Work instructions –
The expected answer comprises all lines from the entries that contain the string "JSON".

-- Task data follows --

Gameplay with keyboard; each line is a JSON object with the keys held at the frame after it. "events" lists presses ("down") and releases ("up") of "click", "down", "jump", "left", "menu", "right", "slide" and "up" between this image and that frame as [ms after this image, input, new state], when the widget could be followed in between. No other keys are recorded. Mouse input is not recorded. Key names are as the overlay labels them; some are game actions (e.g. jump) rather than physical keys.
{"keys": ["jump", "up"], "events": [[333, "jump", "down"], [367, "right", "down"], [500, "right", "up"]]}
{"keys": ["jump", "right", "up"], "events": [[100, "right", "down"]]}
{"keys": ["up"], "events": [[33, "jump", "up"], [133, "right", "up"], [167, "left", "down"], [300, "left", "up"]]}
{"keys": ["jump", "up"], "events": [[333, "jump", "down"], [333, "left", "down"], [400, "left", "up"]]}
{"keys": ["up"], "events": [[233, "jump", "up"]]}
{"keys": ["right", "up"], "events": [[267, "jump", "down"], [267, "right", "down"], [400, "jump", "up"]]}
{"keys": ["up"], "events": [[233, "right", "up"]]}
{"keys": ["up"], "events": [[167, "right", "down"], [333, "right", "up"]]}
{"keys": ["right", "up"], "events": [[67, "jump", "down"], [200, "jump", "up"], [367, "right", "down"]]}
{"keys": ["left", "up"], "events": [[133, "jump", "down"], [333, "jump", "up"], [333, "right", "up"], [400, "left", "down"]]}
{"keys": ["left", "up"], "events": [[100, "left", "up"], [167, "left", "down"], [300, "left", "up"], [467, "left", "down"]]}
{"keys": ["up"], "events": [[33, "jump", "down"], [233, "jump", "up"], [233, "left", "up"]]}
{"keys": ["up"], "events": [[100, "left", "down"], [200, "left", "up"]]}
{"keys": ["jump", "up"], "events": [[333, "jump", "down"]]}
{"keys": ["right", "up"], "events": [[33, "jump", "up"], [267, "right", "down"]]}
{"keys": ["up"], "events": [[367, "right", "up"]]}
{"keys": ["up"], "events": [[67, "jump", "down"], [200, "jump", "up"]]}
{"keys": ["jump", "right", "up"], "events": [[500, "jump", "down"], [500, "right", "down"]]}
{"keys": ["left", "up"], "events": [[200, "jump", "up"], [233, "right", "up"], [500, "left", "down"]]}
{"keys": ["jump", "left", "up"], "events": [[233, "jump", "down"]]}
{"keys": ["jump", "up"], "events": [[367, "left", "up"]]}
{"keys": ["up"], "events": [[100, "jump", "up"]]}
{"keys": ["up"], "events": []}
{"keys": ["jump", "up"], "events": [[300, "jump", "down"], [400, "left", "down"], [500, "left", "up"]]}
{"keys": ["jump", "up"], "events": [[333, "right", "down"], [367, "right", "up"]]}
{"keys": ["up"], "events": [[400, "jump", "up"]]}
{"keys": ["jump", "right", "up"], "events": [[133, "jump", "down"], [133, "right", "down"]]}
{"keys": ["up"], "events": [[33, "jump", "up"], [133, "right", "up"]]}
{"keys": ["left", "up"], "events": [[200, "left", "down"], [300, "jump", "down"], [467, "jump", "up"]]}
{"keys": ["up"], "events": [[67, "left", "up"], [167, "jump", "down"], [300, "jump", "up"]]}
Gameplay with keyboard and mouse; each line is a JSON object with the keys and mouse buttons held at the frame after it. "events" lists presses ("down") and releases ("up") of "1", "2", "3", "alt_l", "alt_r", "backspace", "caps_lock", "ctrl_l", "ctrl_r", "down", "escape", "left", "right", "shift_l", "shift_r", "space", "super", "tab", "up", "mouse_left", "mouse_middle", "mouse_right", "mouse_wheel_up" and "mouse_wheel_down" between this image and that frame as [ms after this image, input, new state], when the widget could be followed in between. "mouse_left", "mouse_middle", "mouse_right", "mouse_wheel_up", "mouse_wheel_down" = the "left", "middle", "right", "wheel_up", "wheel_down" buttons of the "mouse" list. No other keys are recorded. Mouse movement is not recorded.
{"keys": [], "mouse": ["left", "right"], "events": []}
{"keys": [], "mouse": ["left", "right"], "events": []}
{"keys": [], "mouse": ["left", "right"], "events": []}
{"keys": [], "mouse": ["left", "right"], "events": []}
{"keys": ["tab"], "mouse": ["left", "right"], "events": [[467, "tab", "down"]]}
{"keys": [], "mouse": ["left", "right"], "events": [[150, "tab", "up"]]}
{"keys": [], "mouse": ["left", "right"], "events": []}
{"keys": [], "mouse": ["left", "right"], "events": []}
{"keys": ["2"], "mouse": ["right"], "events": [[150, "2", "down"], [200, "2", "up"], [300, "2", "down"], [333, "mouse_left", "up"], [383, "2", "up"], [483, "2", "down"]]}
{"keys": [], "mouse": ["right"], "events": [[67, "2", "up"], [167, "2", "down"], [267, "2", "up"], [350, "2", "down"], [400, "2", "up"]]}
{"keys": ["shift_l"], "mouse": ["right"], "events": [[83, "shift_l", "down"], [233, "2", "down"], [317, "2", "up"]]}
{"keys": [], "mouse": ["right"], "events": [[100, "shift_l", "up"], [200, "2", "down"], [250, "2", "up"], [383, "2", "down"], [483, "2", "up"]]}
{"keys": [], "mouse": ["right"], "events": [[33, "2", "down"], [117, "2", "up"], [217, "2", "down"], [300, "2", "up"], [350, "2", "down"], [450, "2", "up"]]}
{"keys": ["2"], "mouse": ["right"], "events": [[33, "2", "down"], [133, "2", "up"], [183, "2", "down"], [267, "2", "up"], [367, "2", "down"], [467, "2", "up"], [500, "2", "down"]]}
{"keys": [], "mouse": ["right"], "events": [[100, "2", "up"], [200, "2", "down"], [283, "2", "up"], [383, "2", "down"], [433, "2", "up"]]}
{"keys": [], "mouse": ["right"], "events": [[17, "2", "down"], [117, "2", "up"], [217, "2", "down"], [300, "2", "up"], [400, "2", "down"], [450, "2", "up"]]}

-- Task data concluded --

Solved exercise –
Gameplay with keyboard; each line is a JSON object with the keys held at the frame after it. "events" lists presses ("down") and releases ("up") of "click", "down", "jump", "left", "menu", "right", "slide" and "up" between this image and that frame as [ms after this image, input, new state], when the widget could be followed in between. No other keys are recorded. Mouse input is not recorded. Key names are as the overlay labels them; some are game actions (e.g. jump) rather than physical keys.
Gameplay with keyboard and mouse; each line is a JSON object with the keys and mouse buttons held at the frame after it. "events" lists presses ("down") and releases ("up") of "1", "2", "3", "alt_l", "alt_r", "backspace", "caps_lock", "ctrl_l", "ctrl_r", "down", "escape", "left", "right", "shift_l", "shift_r", "space", "super", "tab", "up", "mouse_left", "mouse_middle", "mouse_right", "mouse_wheel_up" and "mouse_wheel_down" between this image and that frame as [ms after this image, input, new state], when the widget could be followed in between. "mouse_left", "mouse_middle", "mouse_right", "mouse_wheel_up", "mouse_wheel_down" = the "left", "middle", "right", "wheel_up", "wheel_down" buttons of the "mouse" list. No other keys are recorded. Mouse movement is not recorded.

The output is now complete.